** Requirement 1 **
Reproduce the part of the email starting with "Draining FS I/O on del_gendisk() is added" and going on through "revert this behavior.", swapping "release handler" for "cleanup handler".
** Requirement 2 **
Answer these questions about the email:
(a) To whom is the email addressed in the To line?
(b) According to patch 1, where can killing the disk now be moved?
(c) Which flag may not be observed reliably in __bio_queue_enter()?

** Text section **
From: Ming Lei @ 2022-01-16  4:18 UTC (permalink / raw)
  To: Jens Axboe; +Cc: linux-block, Christoph Hellwig, Ming Lei

Hello,

Draining FS I/O on del_gendisk() is added for just avoiding to refer to
recently added q->disk in IO path, and it isn't actually needed.

Now we can move killing disk into queue's release handler, see patch 1,
so no need to drain FS I/O on del_gendisk().

Draining FS I/O on del_gendisk() isn't reliable, see the following
cases, so revert this behavior.

1) queue freezing can't drain FS I/O for bio based driver

2) it isn't easy to move elevator/cgroup/throttle shutdown during
del_gendisk, and q->disk can still be referred in these code paths

3) the added flag of GD_DEAD may not be observed reliably in
__bio_queue_enter() because queue freezing might not imply rcu grace
period.

** Stored data **
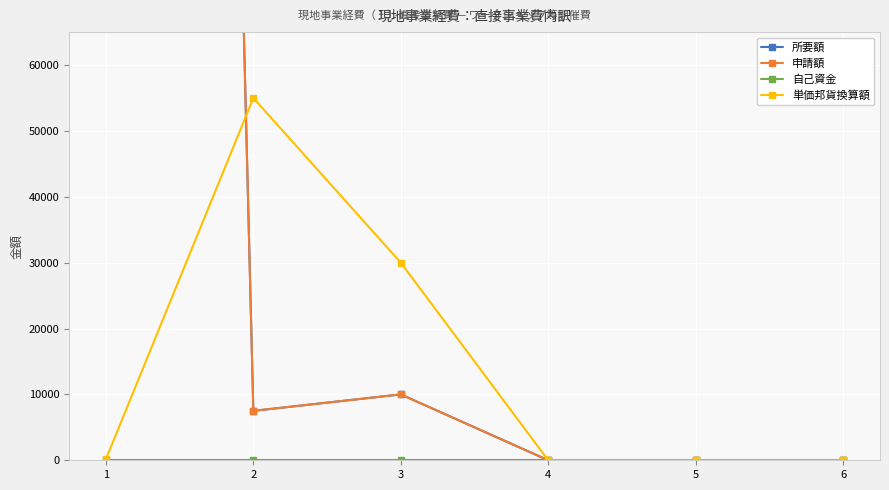

At which category does the chart reach its minimum across all series?

4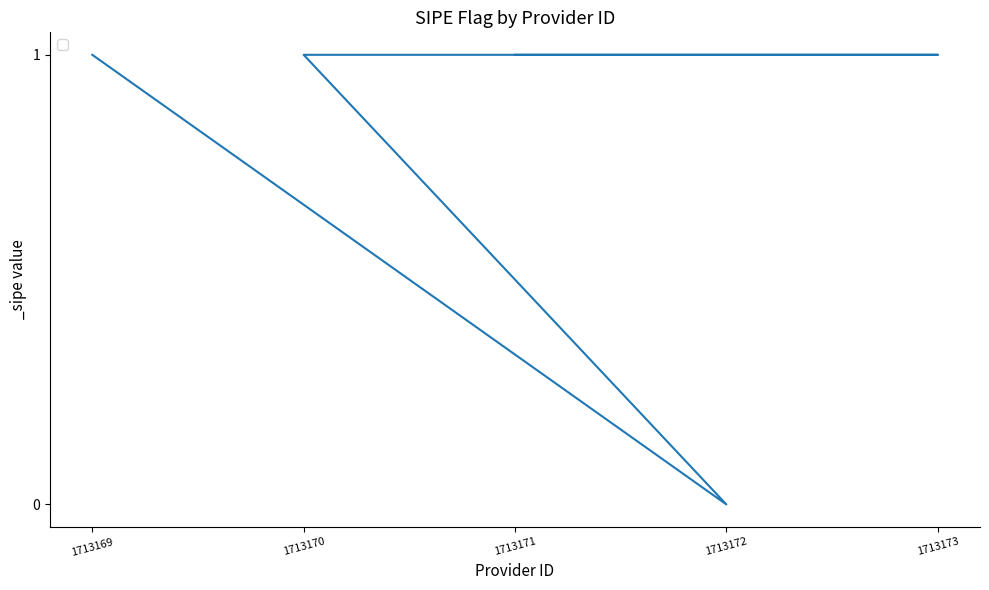

The chart shows a value of 1 at 1713169. True or false?

True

** Written answer 1 **
Draining FS I/O on del_gendisk() is added for just avoiding to refer to
recently added q->disk in IO path, and it isn't actually needed.

Now we can move killing disk into queue's cleanup handler, see patch 1,
so no need to drain FS I/O on del_gendisk().

Draining FS I/O on del_gendisk() isn't reliable, see the following
cases, so revert this behavior.

** Written answer 2 **
(a) Jens Axboe
(b) Into the queue's release handler
(c) GD_DEAD